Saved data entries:

+--

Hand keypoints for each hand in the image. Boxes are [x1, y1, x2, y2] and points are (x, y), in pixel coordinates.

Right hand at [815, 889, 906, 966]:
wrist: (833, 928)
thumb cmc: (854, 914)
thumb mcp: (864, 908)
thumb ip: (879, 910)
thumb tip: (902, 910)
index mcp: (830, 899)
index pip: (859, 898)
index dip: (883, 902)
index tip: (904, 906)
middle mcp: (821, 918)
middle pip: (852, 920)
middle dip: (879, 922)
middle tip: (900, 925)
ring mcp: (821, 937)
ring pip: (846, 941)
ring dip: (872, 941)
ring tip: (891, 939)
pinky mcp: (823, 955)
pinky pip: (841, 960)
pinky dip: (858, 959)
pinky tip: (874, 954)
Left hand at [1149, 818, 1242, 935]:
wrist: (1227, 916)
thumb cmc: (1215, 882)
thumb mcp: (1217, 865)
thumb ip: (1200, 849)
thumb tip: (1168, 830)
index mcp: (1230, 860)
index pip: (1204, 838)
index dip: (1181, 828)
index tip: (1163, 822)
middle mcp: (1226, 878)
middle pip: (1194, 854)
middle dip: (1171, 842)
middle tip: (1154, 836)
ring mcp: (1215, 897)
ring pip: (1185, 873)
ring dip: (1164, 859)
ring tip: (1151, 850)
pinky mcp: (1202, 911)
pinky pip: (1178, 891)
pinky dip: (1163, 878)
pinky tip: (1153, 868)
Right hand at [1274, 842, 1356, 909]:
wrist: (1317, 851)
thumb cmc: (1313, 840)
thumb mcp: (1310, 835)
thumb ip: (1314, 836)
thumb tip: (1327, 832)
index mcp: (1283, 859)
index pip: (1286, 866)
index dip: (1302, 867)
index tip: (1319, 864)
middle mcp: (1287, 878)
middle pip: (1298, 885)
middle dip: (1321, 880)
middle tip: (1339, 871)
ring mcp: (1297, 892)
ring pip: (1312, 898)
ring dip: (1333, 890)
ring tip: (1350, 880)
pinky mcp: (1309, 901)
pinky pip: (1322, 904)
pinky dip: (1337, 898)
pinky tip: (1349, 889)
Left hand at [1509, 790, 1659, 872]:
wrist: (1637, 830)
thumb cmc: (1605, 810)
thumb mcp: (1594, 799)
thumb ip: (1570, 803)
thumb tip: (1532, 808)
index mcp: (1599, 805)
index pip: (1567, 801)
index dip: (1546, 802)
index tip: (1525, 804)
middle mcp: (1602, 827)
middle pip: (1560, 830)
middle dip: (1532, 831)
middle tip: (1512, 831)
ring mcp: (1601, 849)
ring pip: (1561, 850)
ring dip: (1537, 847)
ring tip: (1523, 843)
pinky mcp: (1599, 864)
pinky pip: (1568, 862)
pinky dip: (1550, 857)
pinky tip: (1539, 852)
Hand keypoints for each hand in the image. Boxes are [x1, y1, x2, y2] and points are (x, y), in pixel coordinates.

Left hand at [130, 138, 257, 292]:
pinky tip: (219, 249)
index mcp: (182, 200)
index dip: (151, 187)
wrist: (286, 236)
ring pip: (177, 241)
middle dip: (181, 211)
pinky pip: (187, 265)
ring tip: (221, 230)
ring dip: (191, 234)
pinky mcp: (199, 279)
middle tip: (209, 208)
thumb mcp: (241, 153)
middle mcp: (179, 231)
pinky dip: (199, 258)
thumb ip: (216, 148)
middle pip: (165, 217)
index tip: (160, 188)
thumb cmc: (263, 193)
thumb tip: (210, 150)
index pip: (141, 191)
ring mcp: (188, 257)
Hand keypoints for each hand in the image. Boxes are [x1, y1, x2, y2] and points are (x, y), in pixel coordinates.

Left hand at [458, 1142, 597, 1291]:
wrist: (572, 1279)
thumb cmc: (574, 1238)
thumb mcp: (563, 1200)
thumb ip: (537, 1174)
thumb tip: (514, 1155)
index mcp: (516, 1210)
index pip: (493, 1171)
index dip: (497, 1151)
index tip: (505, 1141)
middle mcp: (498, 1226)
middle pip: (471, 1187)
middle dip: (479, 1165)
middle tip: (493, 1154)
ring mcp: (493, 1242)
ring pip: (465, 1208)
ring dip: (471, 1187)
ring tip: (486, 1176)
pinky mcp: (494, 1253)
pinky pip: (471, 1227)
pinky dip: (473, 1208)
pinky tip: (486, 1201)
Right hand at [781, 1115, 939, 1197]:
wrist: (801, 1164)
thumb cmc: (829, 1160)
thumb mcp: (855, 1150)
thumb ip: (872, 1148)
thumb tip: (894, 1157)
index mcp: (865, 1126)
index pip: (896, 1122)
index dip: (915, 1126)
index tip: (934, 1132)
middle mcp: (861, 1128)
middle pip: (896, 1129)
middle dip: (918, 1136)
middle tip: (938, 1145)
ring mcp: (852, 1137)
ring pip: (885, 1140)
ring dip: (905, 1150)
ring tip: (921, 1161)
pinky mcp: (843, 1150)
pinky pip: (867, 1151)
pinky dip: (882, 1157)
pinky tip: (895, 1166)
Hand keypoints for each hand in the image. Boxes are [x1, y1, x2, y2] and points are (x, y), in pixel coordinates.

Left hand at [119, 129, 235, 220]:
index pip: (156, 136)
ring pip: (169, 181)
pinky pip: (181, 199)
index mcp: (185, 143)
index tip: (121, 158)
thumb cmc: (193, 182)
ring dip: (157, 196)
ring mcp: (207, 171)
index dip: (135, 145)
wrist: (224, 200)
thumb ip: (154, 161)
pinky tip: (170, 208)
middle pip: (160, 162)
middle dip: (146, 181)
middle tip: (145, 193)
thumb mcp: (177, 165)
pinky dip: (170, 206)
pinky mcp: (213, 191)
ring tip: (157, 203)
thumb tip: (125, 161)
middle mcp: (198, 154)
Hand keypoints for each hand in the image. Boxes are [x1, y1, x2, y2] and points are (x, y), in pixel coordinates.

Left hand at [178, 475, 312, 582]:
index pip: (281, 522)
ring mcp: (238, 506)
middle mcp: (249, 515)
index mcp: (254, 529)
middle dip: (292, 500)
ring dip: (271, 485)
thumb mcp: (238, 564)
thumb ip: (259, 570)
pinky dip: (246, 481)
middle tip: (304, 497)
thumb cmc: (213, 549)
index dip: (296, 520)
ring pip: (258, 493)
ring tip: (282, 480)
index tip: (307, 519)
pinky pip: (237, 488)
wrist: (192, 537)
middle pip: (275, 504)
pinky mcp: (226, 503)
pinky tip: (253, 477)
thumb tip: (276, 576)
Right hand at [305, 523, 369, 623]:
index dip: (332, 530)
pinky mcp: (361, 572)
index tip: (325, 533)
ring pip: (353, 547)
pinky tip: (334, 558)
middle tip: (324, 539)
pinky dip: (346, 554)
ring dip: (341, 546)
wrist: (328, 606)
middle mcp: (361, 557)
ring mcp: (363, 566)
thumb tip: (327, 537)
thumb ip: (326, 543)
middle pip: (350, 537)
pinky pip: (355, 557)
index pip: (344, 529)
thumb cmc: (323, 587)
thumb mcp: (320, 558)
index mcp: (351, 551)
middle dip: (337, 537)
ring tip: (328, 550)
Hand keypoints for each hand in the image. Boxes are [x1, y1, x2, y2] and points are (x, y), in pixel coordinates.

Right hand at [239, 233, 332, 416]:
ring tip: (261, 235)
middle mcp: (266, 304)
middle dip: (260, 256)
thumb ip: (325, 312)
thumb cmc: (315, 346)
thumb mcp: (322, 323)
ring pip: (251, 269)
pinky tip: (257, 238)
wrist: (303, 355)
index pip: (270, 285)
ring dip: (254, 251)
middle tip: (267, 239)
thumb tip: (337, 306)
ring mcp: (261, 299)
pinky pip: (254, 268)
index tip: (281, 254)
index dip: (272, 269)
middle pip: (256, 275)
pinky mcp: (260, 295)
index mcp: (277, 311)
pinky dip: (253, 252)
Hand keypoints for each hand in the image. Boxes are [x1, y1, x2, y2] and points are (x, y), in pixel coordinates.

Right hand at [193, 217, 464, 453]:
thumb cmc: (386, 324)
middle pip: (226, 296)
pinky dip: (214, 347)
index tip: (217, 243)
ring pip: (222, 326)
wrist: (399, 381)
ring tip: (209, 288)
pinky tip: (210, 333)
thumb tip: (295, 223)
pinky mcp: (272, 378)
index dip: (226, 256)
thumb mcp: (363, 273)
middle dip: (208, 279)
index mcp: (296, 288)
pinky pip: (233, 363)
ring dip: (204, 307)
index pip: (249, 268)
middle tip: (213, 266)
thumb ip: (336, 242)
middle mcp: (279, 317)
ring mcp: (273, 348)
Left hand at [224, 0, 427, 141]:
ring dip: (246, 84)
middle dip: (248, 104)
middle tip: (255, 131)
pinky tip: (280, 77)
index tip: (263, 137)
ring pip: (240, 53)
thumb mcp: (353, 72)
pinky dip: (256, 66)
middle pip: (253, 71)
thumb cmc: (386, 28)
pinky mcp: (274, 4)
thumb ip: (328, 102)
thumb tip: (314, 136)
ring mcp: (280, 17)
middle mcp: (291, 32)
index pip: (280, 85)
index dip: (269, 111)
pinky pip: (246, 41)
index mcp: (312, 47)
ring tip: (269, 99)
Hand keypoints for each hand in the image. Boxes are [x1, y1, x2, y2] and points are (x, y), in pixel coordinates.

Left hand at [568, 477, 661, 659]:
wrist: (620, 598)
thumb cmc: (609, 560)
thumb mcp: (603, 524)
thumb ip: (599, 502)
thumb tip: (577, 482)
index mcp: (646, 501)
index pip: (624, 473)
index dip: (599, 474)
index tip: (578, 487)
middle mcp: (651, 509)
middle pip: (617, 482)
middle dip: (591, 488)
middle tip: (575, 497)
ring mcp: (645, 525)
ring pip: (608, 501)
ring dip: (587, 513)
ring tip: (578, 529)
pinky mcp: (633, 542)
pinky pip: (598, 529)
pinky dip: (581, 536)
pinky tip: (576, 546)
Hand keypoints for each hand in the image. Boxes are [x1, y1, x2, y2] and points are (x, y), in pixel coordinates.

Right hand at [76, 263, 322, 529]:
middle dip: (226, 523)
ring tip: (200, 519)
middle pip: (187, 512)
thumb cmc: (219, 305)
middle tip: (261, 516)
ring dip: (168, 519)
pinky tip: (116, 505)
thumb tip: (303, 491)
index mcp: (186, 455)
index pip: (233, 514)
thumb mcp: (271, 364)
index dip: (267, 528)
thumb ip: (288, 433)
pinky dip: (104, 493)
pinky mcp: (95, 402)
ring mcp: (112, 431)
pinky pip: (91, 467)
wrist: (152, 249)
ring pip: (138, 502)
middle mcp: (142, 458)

+--

Problem statement:
Please copy exactly the lines from the first line of the records above through the line containing "index mcp: (830, 899)", including both, and nothing more.

Result of the exercise:
Hand keypoints for each hand in the image. Boxes are [x1, y1, x2, y2] and points are (x, y), in pixel coordinates.

Right hand at [815, 889, 906, 966]:
wrist: (833, 928)
thumb cmc: (854, 914)
thumb mcp: (864, 908)
thumb ip: (879, 910)
thumb tip: (902, 910)
index mcp: (830, 899)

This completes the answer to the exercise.